**TASK PROMPT**. Your answer must be the full listing below, repeated exactly.

**DATA SUPPLIED**.
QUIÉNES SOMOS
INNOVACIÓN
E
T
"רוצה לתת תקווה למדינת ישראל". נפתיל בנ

**SOLUTION TO THE EXERCISE**.
QUIÉNES SOMOS
INNOVACIÓN
E
T
"רוצה לתת תקווה למדינת ישראל". נפתיל בנ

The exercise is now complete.